Turn Away From The Tyrants And Towards One Another
Withdrawing Our Consent To Be Ruled By An Illegitimate Regime And Choosing To Govern in Partnership With One Another
We hold these truths to be self-evident, that all men are created equal, that they are endowed by their Creator with certain unalienable rights…That to secure these rights, governments are instituted among men, deriving their just powers from the consent of the governed. That whenever any form of government becomes destructive of these ends, it is the right of the people to alter or to abolish it, and to institute new government.

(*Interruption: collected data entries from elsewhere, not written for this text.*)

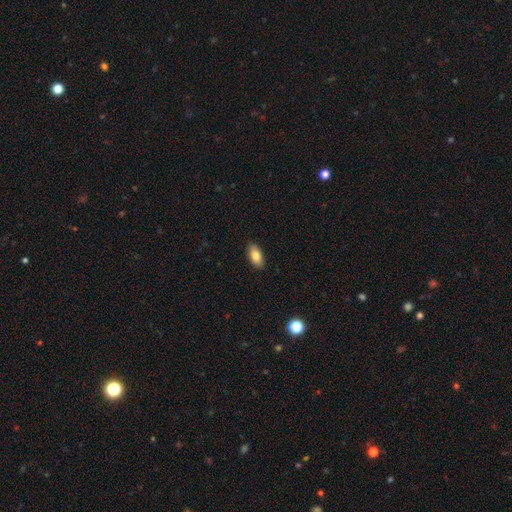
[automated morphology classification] Smooth or featured? smooth (84%)
How rounded? in between (92%)
Merging? none (89%)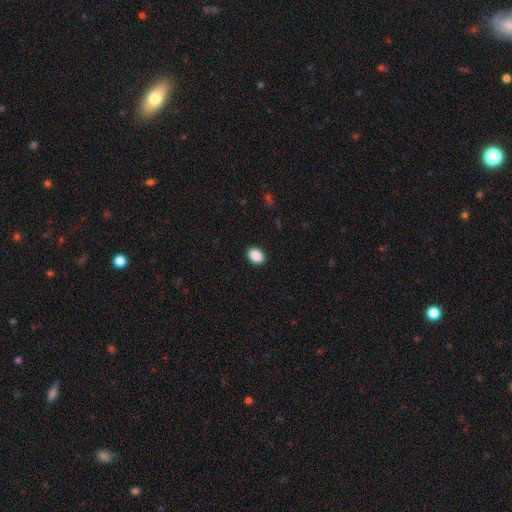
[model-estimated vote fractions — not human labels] This is clearly a smooth galaxy (90%). How rounded: likely in between (78%). Merging: clearly none (90%).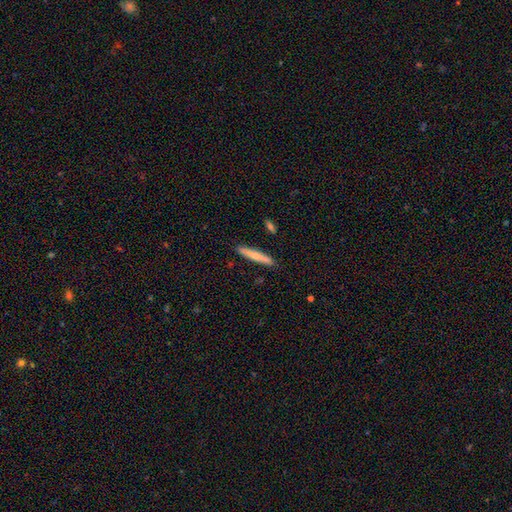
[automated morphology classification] Smooth or featured? Predicted: smooth (p=0.72). How rounded? Predicted: cigar-shaped (p=0.95). Merging? Predicted: none (p=0.89).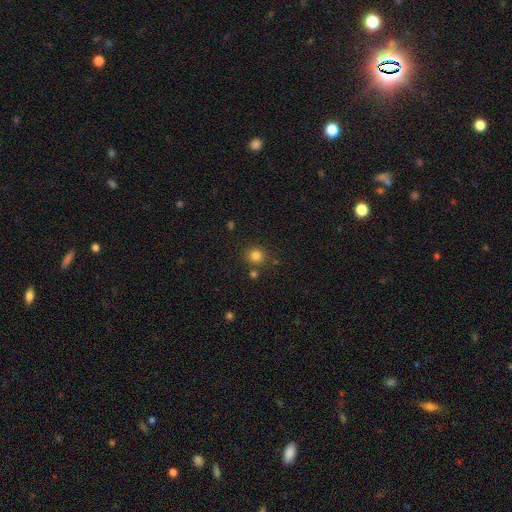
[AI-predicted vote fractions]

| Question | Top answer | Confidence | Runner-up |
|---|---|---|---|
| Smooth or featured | smooth | 82% | star or artifact (13%) |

Franklin, Jefferson and co-conspirators editing the Declaration of Independence, June 1776
It’s right there in the Declaration of Independence, the founding document of the American republic: democratic governments derive the legitimacy of their rule solely from the consent of those they claim the authority to govern. And when their misgovernance becomes destructive of these ends, “it is the right of the governed to alter or abolish it and to institute a new government” — or new forms of governance that are more functional and faithful to the purposes that first brought them together.
We are now at the threshold of just such a moment. In four years of monumental misrule, Donald Trump and his enablers have usurped executive powers far beyond the bounds of the Constitution’s letter and spirit and have imposed a degree of destruction and lawlessness never before witnessed in this country’s 243-year experiment. They do so with the deliberate intention of transforming a flawed democracy still struggling to fulfill its founding promise into an authoritarian despotism subject to the reckless whims of a solitary deranged individual.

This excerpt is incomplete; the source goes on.